(Data excerpts)
:::
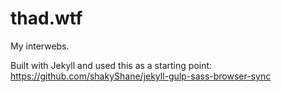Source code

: thad.wtf
=============================

My interwebs.

Built with Jekyll and used this as a starting point: https://github.com/shakyShane/jekyll-gulp-sass-browser-sync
:::
- [TASK GOAL]
Please copy the lines above exactly as written, apart from any pictures.

- [RESULT FOR THIS TASK]
Source code

: thad.wtf
=============================

My interwebs.

Built with Jekyll and used this as a starting point: https://github.com/shakyShane/jekyll-gulp-sass-browser-sync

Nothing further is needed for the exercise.